The study discusses potential applications for store managers. The paper investigates whether store‑brand purchasing is category‑specific or an enduring consumer trait. We develop a multicategory brand‑choice model with a factor‑analytic structure on the covariance matrix of the coefficients, allowing us to elicit a household’s latent store‑brand tendency while controlling for price sensitivity, and apply it to ten food and nonfood categories. Strong correlations in store‑brand preferences across categories reveal two latent factors—one driving store‑brand tendency and the other price sensitivity—that are stable across categories and predict demand in new categories.

Abstract

This paper investigates whether the tendency to buy store brand is category specific, or an enduring consumer trait. We develop a multicategory brand-choice model with a factor-analytic structure on the covariance matrix of the coefficients. The methodology allows us to elicit the basic latent tendency for a household to buy store brands, while controlling for other causes such as price sensitivity. The model is applied to a set of ten food and nonfood product categories.
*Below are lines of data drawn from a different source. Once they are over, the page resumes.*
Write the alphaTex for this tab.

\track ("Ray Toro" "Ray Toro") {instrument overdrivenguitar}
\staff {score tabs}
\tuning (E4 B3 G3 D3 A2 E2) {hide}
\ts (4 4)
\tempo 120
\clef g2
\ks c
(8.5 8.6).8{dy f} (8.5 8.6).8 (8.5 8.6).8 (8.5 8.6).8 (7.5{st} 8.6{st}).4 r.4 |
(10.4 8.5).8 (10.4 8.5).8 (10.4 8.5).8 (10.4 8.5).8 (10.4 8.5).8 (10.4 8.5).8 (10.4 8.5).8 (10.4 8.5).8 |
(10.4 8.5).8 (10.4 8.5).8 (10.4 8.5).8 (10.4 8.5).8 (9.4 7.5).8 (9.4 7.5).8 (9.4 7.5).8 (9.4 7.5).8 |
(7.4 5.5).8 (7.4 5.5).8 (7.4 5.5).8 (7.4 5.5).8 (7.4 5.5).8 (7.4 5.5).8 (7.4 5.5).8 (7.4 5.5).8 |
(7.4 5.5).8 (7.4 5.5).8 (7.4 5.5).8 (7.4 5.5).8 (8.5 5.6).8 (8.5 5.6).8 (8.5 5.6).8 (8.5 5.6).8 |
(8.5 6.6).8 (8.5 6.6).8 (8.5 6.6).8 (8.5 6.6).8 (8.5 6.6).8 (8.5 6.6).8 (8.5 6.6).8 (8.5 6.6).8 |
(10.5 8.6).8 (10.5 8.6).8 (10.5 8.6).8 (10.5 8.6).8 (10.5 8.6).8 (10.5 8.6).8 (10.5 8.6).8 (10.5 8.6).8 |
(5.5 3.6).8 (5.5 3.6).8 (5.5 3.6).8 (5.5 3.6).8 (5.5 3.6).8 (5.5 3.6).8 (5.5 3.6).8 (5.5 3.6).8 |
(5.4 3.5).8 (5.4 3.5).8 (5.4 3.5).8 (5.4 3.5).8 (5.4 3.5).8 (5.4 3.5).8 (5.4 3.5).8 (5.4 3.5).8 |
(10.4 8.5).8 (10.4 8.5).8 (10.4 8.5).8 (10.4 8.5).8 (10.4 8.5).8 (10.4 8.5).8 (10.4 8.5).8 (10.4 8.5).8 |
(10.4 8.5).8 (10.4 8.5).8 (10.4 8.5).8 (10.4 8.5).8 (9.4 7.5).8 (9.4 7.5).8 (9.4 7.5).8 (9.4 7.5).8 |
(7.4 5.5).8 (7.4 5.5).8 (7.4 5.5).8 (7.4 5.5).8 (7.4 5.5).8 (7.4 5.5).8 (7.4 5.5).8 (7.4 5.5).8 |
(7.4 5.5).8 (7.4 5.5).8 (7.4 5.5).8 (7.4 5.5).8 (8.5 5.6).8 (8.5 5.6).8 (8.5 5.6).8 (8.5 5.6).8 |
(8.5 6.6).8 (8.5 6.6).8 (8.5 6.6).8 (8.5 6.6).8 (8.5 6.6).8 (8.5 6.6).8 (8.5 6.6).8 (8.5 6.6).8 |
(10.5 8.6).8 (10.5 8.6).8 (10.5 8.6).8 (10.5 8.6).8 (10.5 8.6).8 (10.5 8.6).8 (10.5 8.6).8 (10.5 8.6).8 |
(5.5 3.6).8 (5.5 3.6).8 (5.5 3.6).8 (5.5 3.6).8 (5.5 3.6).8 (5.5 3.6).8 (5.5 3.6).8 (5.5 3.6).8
We find strong evidence of correlations in household preferences for store brands across categories. Using a two-dimensional factor structure, we find that one of the factors explains a substantial amount of variation in store-brand preference, while the other factor explains price sensitivity—consistently across categories. The presence of these factors in all categories indicates that there are unobservable household-level traits that are non-category specific, i.e., stable across product categories. Using data from five holdout categories, we find that household estimates of these latent factors are very useful in predicting demand for store brands in new categories. Other potential applications for store managers are discussed.